Doch unter dieser Fassade verbirgt sich ein Visionär und Provokateur, der das Konzept von Ausdauer und Grenzerfahrung komplett neu definiert hat. Er hat mit den Barkley Marathons etwas geschaffen, das jeden, der Teil davon sein will, physisch und mental an seine äußersten Grenzen bringt – vielleicht sogar darüber hinaus. Das Rennen findet jährlich in Tennessee rund um das verlassene Brushy Mountain State Penitentiary statt. Die gewaltige, einst mörderische Strafanstalt ist bezeichnend für den Charakter des Laufes. Hier wird nicht nur gelaufen, hier wird gelitten, gefordert, sogar gebrochen und vielleicht am Ende neu definiert.

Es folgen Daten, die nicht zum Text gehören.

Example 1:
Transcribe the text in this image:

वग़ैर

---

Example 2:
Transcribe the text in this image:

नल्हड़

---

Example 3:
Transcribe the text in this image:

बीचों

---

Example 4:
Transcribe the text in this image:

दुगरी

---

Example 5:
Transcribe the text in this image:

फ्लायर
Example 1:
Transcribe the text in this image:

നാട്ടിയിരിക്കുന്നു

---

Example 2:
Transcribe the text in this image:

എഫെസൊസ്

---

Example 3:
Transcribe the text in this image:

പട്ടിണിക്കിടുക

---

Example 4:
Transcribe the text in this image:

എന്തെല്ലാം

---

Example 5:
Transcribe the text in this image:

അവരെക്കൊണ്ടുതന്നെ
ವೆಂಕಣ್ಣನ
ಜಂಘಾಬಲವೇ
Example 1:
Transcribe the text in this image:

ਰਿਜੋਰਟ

Der Kurs selbst ist ein Monster, das sich kaum vollständig vermessen lässt. Offiziell wird von rund 100 Meilen gesprochen, was ungefähr 160 Kilometern entspricht. Insider jedoch schätzen die Distanz aufgrund ständiger Kursänderungen und zahlreicher Zusatzgefährdungen auf bis zu 125 Meilen. Diese Strecke ist kein gewöhnlicher Trail. Sie führt durch unwirtliches, dicht bewachsenes Terrain, das von den Cherokee einst als verflucht betrachtet wurde.

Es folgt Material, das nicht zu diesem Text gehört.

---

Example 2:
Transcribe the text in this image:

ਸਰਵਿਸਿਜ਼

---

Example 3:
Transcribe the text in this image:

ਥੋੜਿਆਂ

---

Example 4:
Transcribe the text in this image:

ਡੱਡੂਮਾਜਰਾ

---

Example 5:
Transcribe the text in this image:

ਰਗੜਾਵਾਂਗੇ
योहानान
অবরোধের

Steile Anstiege, oft mehr als ein Dutzend „Monster“-Kletterpartien pro Runde, verschlingen die Läufer. Besonders gefürchtet ist ein Abschnitt, der lapidar „The Bad Thing“ genannt wird – ein steiler Hang mit einem Neigungswinkel von 60 Grad, übersät mit Dornen, Zweigen und schroffen Baumstämmen, der jeden Schritt zum Kampf macht. Wer hier einen Fehler macht, kann mit schweren Verletzungen rechnen. Das Rennen ist in fünf Loops unterteilt, die jeweils von den Läufern eine Seite aus einem Buch als Nachweis ihres Fortschritts einzusammeln verlangen. Insgesamt 13 solcher Seiten – was für die Teilnehmer bedeutet, dass sie das Gelände gleich mehrfach in der Orientierung bezwingen müssen.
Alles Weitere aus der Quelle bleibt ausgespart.